## EXERCISE REQUIREMENTS:
This exercise asks for a copy of each line in the records below with the word "meetradial" in it.

## DATA FOR THIS EXERCISE:
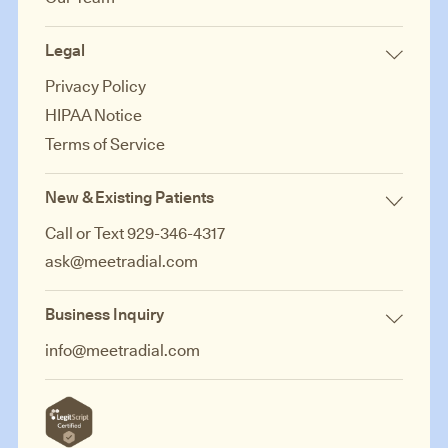
Legal
Privacy Policy
HIPAA Notice
Terms of Service
New & Existing Patients
Call or Text 929-346-4317
ask@meetradial.com
Business Inquiry
info@meetradial.com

## EXERCISE RESPONSE:
ask@meetradial.com
info@meetradial.com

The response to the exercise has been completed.